The task
Recast the data from the line containing "کد خبر: 14114" through the line containing "تحادیه دام سبک", both included, as a JSON list of strings with one string per line and blank lines omitted.

»»

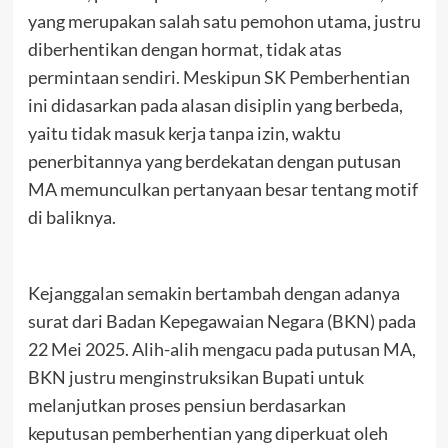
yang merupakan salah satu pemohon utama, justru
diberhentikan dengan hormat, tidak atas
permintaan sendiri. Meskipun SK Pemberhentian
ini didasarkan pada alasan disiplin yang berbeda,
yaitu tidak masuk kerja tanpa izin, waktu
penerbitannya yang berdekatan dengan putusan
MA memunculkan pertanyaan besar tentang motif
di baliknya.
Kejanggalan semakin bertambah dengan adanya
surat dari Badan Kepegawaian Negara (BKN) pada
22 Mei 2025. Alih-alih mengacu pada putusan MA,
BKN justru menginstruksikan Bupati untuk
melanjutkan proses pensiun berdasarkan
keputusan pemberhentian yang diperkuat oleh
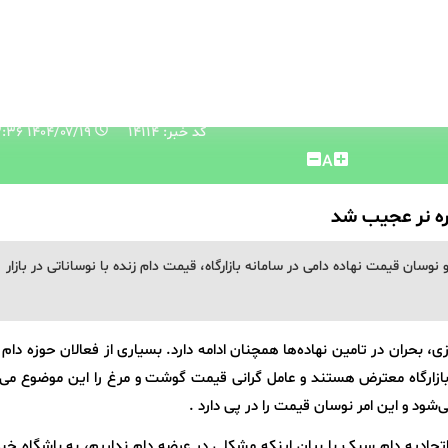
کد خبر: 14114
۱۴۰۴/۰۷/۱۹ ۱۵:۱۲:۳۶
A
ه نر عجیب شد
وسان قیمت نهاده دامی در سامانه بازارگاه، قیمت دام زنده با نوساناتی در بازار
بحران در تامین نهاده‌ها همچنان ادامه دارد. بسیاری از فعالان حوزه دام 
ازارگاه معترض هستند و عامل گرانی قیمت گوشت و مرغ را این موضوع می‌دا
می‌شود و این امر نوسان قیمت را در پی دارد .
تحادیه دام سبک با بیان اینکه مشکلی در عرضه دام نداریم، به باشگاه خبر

««
»»

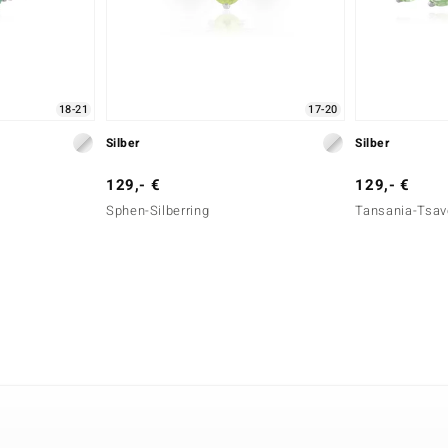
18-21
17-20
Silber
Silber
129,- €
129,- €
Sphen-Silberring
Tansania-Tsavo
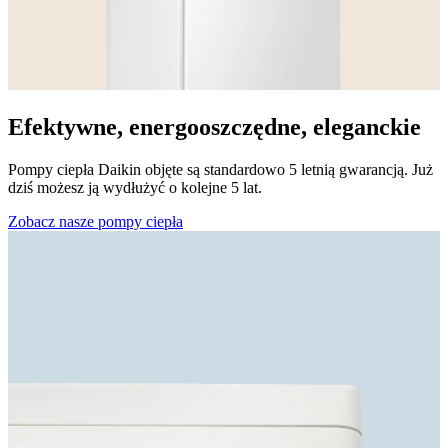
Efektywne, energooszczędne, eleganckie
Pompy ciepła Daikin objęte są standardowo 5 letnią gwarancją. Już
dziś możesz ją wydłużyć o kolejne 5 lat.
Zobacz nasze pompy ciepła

««

Response for this exercise
[
  "کد خبر: 14114",
  "۱۴۰۴/۰۷/۱۹ ۱۵:۱۲:۳۶",
  "A",
  "ه نر عجیب شد",
  "وسان قیمت نهاده دامی در سامانه بازارگاه، قیمت دام زنده با نوساناتی در بازار",
  "بحران در تامین نهاده‌ها همچنان ادامه دارد. بسیاری از فعالان حوزه دام ",
  "ازارگاه معترض هستند و عامل گرانی قیمت گوشت و مرغ را این موضوع می‌دا",
  "می‌شود و این امر نوسان قیمت را در پی دارد .",
  "تحادیه دام سبک با بیان اینکه مشکلی در عرضه دام نداریم، به باشگاه خبر"
]